>>>
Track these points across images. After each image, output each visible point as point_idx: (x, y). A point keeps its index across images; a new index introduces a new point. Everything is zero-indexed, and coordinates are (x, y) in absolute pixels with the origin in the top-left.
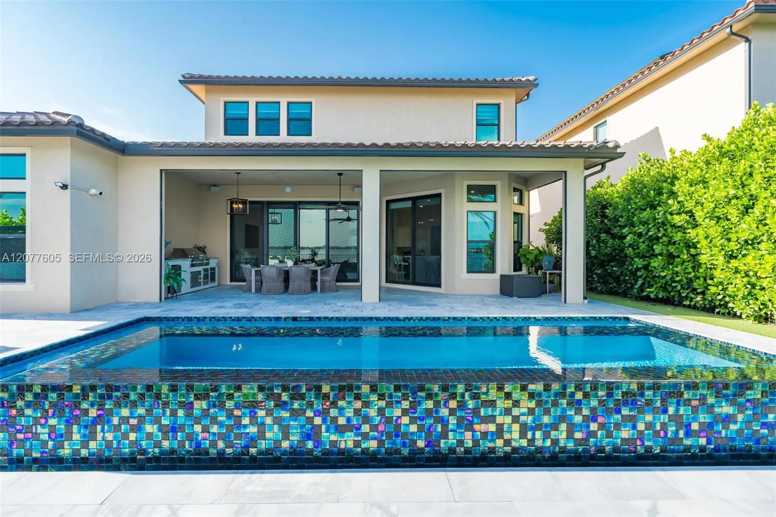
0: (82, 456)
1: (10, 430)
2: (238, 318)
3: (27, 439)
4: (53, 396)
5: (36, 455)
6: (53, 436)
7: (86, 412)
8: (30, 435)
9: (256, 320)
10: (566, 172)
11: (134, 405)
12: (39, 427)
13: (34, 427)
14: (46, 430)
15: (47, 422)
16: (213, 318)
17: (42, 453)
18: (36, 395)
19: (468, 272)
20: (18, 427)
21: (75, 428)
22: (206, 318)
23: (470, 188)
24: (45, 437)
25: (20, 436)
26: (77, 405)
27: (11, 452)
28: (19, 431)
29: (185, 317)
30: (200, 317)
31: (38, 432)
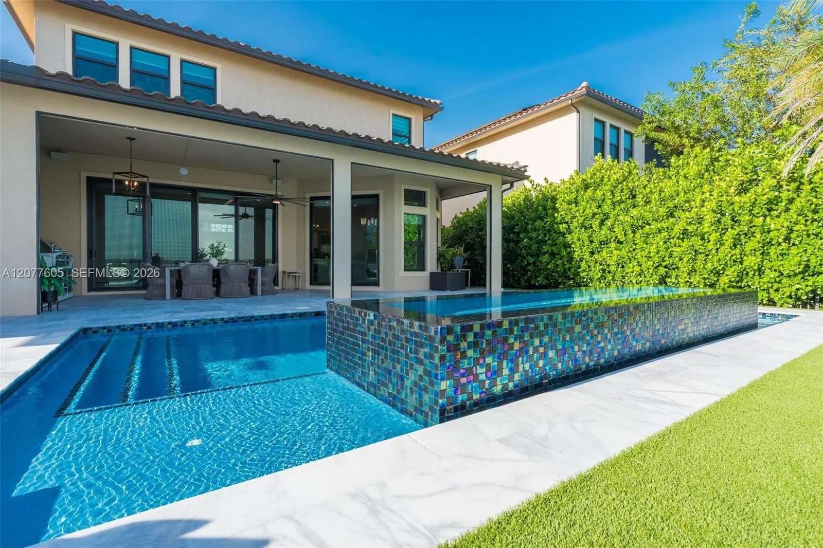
<<<
Quote the listing above verbatim, from the opening instruction through the last coordinate line, omitting the pictures.

Track these points across images. After each image, output each visible point as point_idx: (x, y). A point keeps its index across images; a new index introduces a new point. Everything is zero-indexed, and coordinates are (x, y) in absolute pixels with the origin in the top-left.
0: (82, 456)
1: (10, 430)
2: (238, 318)
3: (27, 439)
4: (53, 396)
5: (36, 455)
6: (53, 436)
7: (86, 412)
8: (30, 435)
9: (256, 320)
10: (566, 172)
11: (134, 405)
12: (39, 427)
13: (34, 427)
14: (46, 430)
15: (47, 422)
16: (213, 318)
17: (42, 453)
18: (36, 395)
19: (468, 272)
20: (18, 427)
21: (75, 428)
22: (206, 318)
23: (470, 188)
24: (45, 437)
25: (20, 436)
26: (77, 405)
27: (11, 452)
28: (19, 431)
29: (185, 317)
30: (200, 317)
31: (38, 432)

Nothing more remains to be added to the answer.